The fourth paper “Supervisory Control of Discrete-event Systems under Attacks,” by Wakaiki, Tabuada, and Hespanha, is motivated by issues in computer security where the cyber defense system must make decisions based on sensor outputs that may have been compromised by an attacker. The authors consider a zero-sum multi-adversary version of the supervisory control problem for discrete-event systems. In this problem, the supervisor faces multiple adversaries with distinct action spaces and needs to find a policy that wins against any of its possible adversaries, without knowing the opponent’s identity. On the other hand, the adversary manipulates the string of output symbols used by the supervisor in making decisions. The authors provide a necessary and sufficient condition for this multi-adversary game to have a “solution,” i.e., for the existence of a supervisor that can win against any of the adversaries. This condition is expressed in terms of a well-known controllability condition and a novel observability condition (that accounts for the presence of adversaries). The authors further explore this condition for the case of “output-symbol attacks,” in which each adversary is limited to insert symbols into or remove symbols from the output string. For this case, the authors show that a supervisor for the multi-adversary setting can be obtained using tools developed for the classical discrete-event supervisory control problem, without incurring additional computational complexity.

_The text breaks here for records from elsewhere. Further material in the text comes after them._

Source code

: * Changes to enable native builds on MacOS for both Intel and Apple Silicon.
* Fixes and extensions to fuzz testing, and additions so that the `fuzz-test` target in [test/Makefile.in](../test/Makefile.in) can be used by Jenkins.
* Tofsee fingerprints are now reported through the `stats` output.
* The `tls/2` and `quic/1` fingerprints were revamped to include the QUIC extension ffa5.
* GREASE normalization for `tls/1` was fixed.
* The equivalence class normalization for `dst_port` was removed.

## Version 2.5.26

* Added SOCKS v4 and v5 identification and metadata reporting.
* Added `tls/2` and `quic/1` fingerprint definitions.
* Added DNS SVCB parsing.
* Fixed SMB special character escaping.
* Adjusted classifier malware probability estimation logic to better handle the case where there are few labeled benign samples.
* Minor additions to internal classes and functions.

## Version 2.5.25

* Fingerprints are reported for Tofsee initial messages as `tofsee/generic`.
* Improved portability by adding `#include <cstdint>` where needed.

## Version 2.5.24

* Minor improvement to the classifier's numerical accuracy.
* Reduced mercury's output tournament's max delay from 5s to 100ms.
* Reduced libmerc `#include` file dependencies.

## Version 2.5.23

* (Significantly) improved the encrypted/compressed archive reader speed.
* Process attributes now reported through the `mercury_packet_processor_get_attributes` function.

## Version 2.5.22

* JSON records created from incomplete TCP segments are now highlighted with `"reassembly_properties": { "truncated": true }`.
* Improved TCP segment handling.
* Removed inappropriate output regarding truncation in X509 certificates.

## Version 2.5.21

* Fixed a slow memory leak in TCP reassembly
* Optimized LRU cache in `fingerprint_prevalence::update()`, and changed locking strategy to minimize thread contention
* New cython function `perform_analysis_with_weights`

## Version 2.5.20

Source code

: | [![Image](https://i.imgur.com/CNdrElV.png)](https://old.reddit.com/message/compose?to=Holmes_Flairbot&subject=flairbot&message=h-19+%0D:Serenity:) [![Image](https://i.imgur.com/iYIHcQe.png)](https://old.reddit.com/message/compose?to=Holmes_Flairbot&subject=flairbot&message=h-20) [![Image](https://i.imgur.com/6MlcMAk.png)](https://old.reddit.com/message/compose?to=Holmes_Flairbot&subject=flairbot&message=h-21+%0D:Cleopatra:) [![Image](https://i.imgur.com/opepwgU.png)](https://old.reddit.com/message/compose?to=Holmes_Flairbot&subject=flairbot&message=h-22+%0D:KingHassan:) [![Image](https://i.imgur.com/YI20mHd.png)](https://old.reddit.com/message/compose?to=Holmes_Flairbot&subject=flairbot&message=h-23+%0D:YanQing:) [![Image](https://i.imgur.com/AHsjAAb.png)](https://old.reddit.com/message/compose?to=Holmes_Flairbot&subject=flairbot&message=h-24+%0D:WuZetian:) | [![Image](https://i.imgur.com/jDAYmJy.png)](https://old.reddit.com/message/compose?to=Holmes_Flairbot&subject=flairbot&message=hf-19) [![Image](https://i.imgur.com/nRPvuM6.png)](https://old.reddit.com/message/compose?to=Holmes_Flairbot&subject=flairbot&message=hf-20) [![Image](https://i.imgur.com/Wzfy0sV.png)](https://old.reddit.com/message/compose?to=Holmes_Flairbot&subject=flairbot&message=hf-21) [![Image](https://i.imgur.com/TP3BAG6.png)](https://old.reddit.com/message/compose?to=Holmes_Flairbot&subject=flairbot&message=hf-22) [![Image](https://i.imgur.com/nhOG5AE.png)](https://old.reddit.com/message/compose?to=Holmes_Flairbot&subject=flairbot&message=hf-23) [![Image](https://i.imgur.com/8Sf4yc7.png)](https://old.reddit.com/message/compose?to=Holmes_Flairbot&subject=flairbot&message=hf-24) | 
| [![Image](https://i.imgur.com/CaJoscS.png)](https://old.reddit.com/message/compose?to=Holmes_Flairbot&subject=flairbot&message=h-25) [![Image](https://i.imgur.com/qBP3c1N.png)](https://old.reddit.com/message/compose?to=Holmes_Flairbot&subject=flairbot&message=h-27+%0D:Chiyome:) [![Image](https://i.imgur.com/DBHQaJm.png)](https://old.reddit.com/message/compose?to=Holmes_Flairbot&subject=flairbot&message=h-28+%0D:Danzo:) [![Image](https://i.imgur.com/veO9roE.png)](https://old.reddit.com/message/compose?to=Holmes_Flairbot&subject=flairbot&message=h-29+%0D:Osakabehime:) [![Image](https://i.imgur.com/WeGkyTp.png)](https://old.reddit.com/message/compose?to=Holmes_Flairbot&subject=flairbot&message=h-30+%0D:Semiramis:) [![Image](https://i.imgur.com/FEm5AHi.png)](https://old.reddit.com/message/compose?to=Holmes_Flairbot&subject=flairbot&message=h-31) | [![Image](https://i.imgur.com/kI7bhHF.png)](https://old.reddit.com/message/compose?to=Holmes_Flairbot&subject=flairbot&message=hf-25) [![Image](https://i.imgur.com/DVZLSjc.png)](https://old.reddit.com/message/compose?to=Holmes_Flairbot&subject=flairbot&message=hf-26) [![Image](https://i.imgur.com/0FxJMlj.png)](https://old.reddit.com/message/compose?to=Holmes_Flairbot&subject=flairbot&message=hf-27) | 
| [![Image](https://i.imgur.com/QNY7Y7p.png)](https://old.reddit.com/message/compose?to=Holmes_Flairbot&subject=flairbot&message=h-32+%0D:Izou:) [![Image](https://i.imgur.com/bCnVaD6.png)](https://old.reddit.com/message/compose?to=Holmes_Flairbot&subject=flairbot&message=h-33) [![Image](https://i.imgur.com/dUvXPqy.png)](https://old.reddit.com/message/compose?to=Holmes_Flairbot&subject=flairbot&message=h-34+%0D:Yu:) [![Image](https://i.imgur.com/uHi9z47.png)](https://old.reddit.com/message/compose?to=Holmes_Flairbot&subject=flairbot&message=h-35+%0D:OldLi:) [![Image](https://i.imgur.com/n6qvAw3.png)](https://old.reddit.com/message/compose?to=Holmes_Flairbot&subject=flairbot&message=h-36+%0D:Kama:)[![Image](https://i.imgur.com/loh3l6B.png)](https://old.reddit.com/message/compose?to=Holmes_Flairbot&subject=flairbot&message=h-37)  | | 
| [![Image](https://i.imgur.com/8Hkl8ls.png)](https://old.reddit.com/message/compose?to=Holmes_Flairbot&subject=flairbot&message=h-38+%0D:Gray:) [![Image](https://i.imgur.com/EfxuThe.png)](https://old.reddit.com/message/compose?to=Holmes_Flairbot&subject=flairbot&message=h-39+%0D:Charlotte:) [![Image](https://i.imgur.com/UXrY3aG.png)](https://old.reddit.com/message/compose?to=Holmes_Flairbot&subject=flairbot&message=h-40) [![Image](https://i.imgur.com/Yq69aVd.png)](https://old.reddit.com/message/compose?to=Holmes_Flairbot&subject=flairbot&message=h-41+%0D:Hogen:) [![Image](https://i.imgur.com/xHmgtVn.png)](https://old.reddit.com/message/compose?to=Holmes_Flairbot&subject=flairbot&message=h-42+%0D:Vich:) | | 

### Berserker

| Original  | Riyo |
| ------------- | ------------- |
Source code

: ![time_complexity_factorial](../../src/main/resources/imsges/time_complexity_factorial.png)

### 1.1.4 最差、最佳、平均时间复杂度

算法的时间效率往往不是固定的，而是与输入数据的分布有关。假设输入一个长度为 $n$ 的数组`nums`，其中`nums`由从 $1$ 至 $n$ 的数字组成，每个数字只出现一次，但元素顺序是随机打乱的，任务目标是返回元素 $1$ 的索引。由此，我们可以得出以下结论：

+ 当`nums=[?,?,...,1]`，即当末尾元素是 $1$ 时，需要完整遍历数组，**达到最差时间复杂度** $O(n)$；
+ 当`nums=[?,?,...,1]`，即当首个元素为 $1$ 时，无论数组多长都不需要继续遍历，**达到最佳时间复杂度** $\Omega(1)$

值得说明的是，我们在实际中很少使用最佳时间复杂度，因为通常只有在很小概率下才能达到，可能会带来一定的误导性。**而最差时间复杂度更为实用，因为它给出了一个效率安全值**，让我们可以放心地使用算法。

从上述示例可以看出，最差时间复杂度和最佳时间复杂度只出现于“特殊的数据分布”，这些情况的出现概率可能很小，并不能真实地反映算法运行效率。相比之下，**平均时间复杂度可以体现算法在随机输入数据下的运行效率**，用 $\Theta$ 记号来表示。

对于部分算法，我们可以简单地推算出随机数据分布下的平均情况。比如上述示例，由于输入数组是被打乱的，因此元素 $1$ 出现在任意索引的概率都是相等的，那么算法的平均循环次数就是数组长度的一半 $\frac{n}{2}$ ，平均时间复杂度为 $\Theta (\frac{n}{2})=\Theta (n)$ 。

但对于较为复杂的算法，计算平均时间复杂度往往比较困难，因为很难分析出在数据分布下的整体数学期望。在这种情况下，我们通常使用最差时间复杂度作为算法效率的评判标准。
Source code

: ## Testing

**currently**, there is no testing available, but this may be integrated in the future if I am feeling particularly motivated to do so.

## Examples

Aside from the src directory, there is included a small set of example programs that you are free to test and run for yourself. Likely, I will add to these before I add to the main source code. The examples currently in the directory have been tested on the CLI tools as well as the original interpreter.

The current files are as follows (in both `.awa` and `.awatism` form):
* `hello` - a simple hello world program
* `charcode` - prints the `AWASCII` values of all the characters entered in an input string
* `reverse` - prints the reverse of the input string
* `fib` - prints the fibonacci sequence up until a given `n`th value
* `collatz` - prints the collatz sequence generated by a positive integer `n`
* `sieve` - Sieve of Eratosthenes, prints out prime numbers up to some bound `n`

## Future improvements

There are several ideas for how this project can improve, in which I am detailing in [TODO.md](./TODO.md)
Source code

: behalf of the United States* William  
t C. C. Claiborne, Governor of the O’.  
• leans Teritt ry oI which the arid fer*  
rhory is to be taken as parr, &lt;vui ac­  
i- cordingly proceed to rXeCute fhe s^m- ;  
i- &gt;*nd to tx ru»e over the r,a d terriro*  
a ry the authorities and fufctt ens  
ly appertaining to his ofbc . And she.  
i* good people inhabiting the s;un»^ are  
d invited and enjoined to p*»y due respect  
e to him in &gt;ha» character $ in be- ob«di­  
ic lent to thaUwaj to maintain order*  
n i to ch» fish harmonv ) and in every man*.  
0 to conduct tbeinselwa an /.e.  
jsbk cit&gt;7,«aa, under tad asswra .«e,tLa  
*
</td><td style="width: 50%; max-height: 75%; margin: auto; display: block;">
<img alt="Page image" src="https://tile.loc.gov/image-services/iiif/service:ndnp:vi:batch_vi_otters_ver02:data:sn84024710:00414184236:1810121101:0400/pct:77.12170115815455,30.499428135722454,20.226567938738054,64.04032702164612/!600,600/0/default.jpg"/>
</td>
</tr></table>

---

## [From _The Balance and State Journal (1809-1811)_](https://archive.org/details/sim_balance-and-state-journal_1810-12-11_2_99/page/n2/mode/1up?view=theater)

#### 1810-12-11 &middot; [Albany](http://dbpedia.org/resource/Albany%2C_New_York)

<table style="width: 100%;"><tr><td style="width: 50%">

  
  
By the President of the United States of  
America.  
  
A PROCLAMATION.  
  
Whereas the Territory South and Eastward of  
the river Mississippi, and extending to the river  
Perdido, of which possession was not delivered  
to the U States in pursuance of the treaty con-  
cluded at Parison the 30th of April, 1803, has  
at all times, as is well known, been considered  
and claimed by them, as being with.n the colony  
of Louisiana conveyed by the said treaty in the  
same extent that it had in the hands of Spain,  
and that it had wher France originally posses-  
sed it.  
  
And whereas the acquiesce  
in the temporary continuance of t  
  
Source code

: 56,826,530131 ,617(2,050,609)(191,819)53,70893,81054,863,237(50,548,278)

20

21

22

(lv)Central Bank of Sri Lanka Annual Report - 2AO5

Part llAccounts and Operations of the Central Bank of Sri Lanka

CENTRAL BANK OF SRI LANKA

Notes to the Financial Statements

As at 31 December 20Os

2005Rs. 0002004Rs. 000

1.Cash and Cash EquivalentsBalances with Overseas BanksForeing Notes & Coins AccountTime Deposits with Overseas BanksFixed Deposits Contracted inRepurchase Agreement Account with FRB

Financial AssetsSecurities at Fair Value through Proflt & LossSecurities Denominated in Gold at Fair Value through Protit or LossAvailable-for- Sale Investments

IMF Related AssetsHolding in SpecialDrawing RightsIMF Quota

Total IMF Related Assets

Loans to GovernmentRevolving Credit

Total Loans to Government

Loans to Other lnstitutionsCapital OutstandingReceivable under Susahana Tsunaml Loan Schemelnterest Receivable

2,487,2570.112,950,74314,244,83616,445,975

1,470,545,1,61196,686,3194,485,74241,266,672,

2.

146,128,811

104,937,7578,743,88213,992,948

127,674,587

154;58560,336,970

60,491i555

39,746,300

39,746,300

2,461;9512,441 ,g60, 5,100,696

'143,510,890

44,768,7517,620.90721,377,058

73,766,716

Finally, the paper “Securing Infrastructure Facilities: When Does Proactive Defense Help?” by Wu and Amin investigates the resource allocation problem faced by an infrastructure agency in securing a set of facilities (components) to reduce the impact of an attacker who can strategically target a single facility. The proposed game-theoretic model captures the trade-off faced by the agency between system efficiency and costly defense investment, as well as the priority of facilities in terms of criticality. To quantify the effectiveness of proactive security investments, the authors characterize the equilibrium structure of the simultaneous game and the sequential game in which defender moves first. They show that the defender has “first mover advantage” if and only if the per-facility defense cost is lower than an identified threshold, which is a function of the attack cost. Under this condition, the attack can be fully deterred by proactively securing all vulnerable facilities (i.e., the ones which are profitable targets for the attacker) at an appropriate level of effort. The authors also show that more critical facilities (i.e., the ones that result in higher usage cost when compromised) are secured more by the defender and hence will be targeted less by the attacker. Furthermore, increasing the technological cost of attack makes fewer facilities vulnerable to attack. On the other hand, reducing the defense cost leads to defender investing on a larger set of vulnerable facilities and attacker dispersing the attack effort on less critical facilities.

We hope that the five papers presented in this focused issue will lead to more interest in dynamic games for cyber and cyber-physical security applications. We believe that sustained progress in topics such as dynamic and stochastic games of incomplete information, mechanism design for networked systems, resource allocation games for optimal security investment, and models of learning in strategic environments will enhance our ability to analyze important problems in security and resilience of networked systems.